Weingut Scheuring, Margetshöchheim
Ähnlich wie seine Schwestersorte, der „Weiße Burgunder“, gehört der „Graue Burgunder“ zu den besonders wertvollen und sowohl von Winzern als auch Weinlieb-habern gleichermaßen geschätzten Ergänzungssorten. Mit gerade einmal 62 Hektar Rebfläche besiedelt er ein Prozent der gesamten fränkischen Anbaufläche. Da er ebenso wie der „Weiße Burgunder“ kaum über eine ausgeprägte Frucht verfügt und eine von mir gerne als „weinig“ bezeichnete, harmonische Grundstruktur besitzt, eignet er sich wie kaum eine andere Sorte als vielseitiger und äußerst anpassungsfähiger Speisenbegleiter. Man könnte dieses Faktum auch eher negativ auslegen und behaupten, er verfüge über wenig Eigencharakter und Typizität. Aber weit gefehlt:
Ich habe schon lange keinen so sortentypischen, charaktervollen und ausgewogenen Grauburgunder getrunken wie die 2015er Variante von Ilonka Scheuring, der Jungwinzerin des Jahres 2010/2011. Im Glas fasziniert sofort die strahlende, mit einem hellen Strohgold funkelnde Farbe. Im Duft zeigen sich, wie oben bereits angedeutet, keine präpotenten, in den Vordergrund drängenden Fruchtnoten. Das ist eher eine Nase der leisen Töne, welche aber dem genießenden Freund von Nuancen und Zwischentönen so einiges zu bieten hat. In erster Linie sind es zart ausgeprägte, eher in die würzige Richtung gehende Noten: hefige, florale aber auch nussige Töne spielen im Gleichklang. Als Frucht gesellt sich allenfalls eine Ahnung von Birne hinzu. Insgesamt empfinde ich das Nasenbild als sehr sortentypisch.
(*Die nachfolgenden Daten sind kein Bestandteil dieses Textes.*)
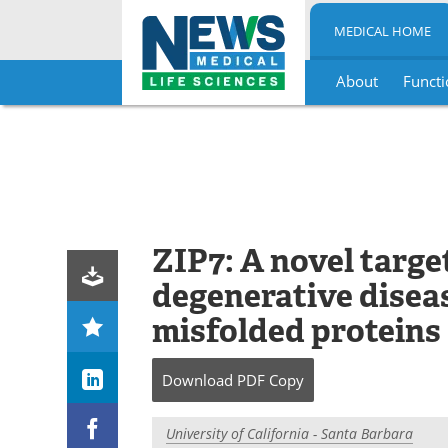
MEDICAL HOME
About
Functi
Skip
to
content
ZIP7: A novel targe
degenerative disea
misfolded proteins
Download
PDF Copy
University of California - Santa Barbara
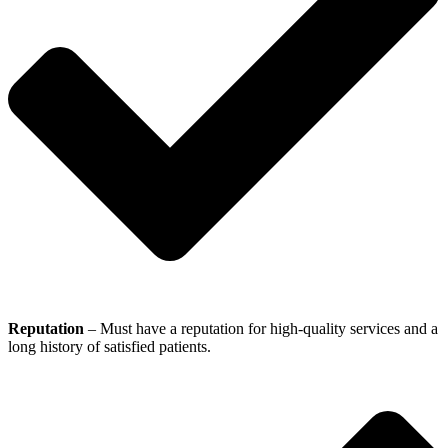
Reputation
– Must have a reputation for high-quality services and a
long history of satisfied patients.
Im Geschmack ist der Scheuring’sche Grauburgunder fränkisch trocken und kommt aufgrund seiner relativ niedrigen Säure sehr rund und harmonisch an. Was mir besonders gefällt ist eine ganz feine, aufrauende Note am Gaumen, welche für Persistenz sorgt. Vermutlich hat der Wein während seiner Werdung im Keller den biologischen Säureabbau durchlaufen. Darauf deutet eine dezent laktische Note im Nachhall hin. Wenn dem so sein sollte, ist dieser Prozess – welcher bei schweizerischen Weißweinen obligatorisch ist, in unseren Breitengraden aber eher die Ausnahme darstellt – perfekt gelungen. Der Wein hat Gewicht, wirkt aber niemals schwerfällig. Was die Sache so rund macht, ist die Tatsache, dass wir es sowohl mit einem tollen Speisenbegleiter als auch mit einem perfekten Solisten zu tun haben. Ich würde, falls vorhanden, die Burgunder-Gläser aus dem Schrank holen. Und ganz wichtig: nicht zu kalt servieren. Um die 12 Grad sind ideal für meinen Geschmack.